Nordic Skiing ● Two major skiing events are up this week, with Poland’s Kamil Stoch winning the famed Four Hills Tournament in ski jumping and Jessie Diggins possibly in line to become the first American to win the Tour de Ski.

At the Four Hills, Stoch – a three-time Olympic gold medalist – placed 2-4-1-1 to win his third career title. After winning in Innsbruck (AUT) on Sunday (3rd), he then won the final event at Bischofshofen (AUT) over Marius Lindvik (NOR) and Karl Geiger (GER) to finish with 1,110.6 points. Geiger was second at 1,062.5 and Poland’s Dawid Kubacki was third (1,057.8).

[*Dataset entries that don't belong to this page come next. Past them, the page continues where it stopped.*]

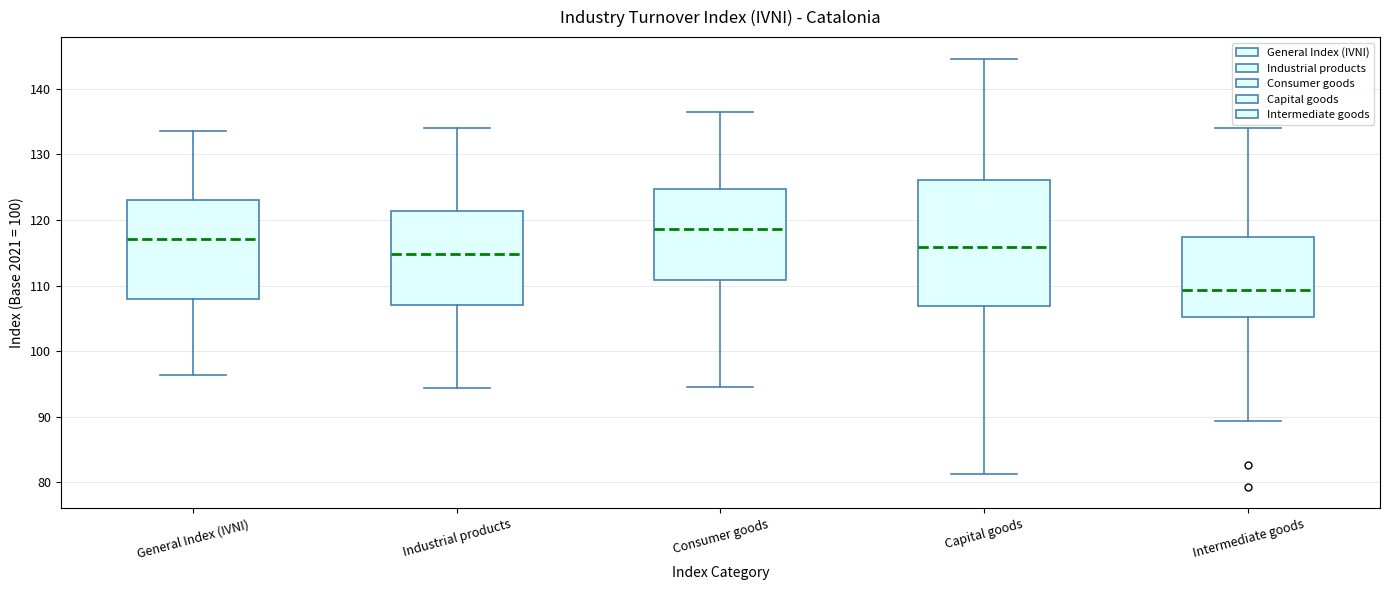

Reading left to right, transcribe this box plot: for each box, give where its median line is, the range the box spans, and where its two whiskers end, as read against the y-axis. The values are not printed on the chart, so give them approximately, as read against the axis.

General Index (IVNI): median 117, box 108 to 123, whiskers 96 to 134
Industrial products: median 115, box 107 to 121, whiskers 94 to 134
Consumer goods: median 119, box 111 to 125, whiskers 95 to 137
Capital goods: median 116, box 107 to 126, whiskers 81 to 145
Intermediate goods: median 109, box 105 to 117, whiskers 89 to 134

At the Tour de Ski, the men’s events have been dominated by Russia’s Alexander Bolshunov, who has won five in a row after finishing second in the opening Sprint. With two events left – both in Val di Fiemme, Italy, he has a 2:37 lead over France’s Maurice Manificat and 2:47 over Russian teammate Ivan Yakimushkin.

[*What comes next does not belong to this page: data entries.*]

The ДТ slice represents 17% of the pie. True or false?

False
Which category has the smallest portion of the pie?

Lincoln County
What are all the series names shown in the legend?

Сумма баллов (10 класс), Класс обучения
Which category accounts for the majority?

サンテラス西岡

Diggins has a lead of 0:55 over Russian Yulia Stupak with two events left, and 1:42 over Swede Frida Karlsson. After a 1-2 finish with teammate Rosie Brennan on 3 January at Val Mustair (SUI) in the 10 km Freestyle Pursuit, Diggins and Brennan finished 1-2 again in the 10 km Freestyle race at Toblach (ITA) on Tuesday (5th) and the two were 3-4 on Wednesday in the 10 km Classical Pursuit in Toblach, with Stupak winning.

At Val di Fiemme on Friday (8th), Diggins finished ninth in the 10 km Classical Mass Start, with remaining races on Saturday (1.3 km Classical Sprint) and Sunday (10 km Final Climb Mass Start). No American has ever won the Tour de Ski.

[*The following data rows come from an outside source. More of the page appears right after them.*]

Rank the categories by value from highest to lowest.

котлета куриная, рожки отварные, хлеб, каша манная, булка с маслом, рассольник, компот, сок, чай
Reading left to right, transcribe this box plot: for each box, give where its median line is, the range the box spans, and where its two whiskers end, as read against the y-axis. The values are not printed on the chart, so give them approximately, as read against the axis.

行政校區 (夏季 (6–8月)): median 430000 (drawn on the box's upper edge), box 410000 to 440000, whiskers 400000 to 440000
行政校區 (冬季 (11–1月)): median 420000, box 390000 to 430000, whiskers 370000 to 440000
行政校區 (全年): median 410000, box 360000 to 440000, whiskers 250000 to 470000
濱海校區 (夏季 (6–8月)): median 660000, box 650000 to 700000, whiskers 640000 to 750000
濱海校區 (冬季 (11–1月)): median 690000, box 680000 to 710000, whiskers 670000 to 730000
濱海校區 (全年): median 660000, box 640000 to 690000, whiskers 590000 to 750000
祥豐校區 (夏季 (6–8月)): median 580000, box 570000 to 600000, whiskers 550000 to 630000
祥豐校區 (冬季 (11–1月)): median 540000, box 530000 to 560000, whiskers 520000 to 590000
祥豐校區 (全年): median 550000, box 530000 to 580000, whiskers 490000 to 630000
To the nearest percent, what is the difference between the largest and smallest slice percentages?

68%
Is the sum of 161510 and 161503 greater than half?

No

This series, now in its 15th edition, has been dominated by Norwegian skiers, who dropped out in December after requesting that only five events be held (instead of eight) in view of the coronavirus.

Water Polo ● An online petition launched by four former U.S. Olympians or alternates is calling for the dismissal of USA Water Polo Board Chair Michael Graff and chief executive Chris Ramsey, based on reports in the Orange County Register of their responses to allegations of abuse by a coach in 2017 and of a USA Water Polo official from 2009-15.

As of mid-day Friday, the petition had 661 signatures vs. the USA Water Polo membership total of about 45,000. The federation released a statement noting its concern over the veracity of the petition, including

“We have learned from a member of our staff that she was added as a signatory to this petition without her permission. In light of this, we have serious concerns about the agenda of the parties behind the petition and whether the parties purportedly supporting the petition in fact do so. As a consequence, we have launched an investigation regarding the petition.”

USA Water Polo’s annual meeting will be held on 30 January 2021; just as important – or more so – will be the reaction of the U.S. Olympic & Paralympic Committee, which is already keenly scrutinizing all of the National Governing Bodies for compliance with the U.S. Center for SafeSport requirements and procedures.

Games of the XXXIII Olympiad: Paris 2024 ● The “not in my backyard” or “NIMBY” syndrome is hardly limited to the U.S., as Agence France Presse reported a new lawsuit by opponents of the to-be-built media village for the 2024 Games in a portion of Georges Valbon Park in the Seine-Saint-Denis section of the city.

An environmental group and 12 park users filed the action against the Departmental Council of Saint-Denis, which approved the land sale for development. The project will create 1,300 homes and shops in the area, which needs housing. Some 32 acres (13 hec.) are to be cleaned up and converted to new parkland; the Georges Valbon Park is enormous, spanning 1,030 acres (417 hec.), compared to 840 acres for Central Park in New York!

AFP reported that “The summary suspension must be studied by the administrative court of appeal of Paris, competent for disputes related to the Olympic Games-2024.”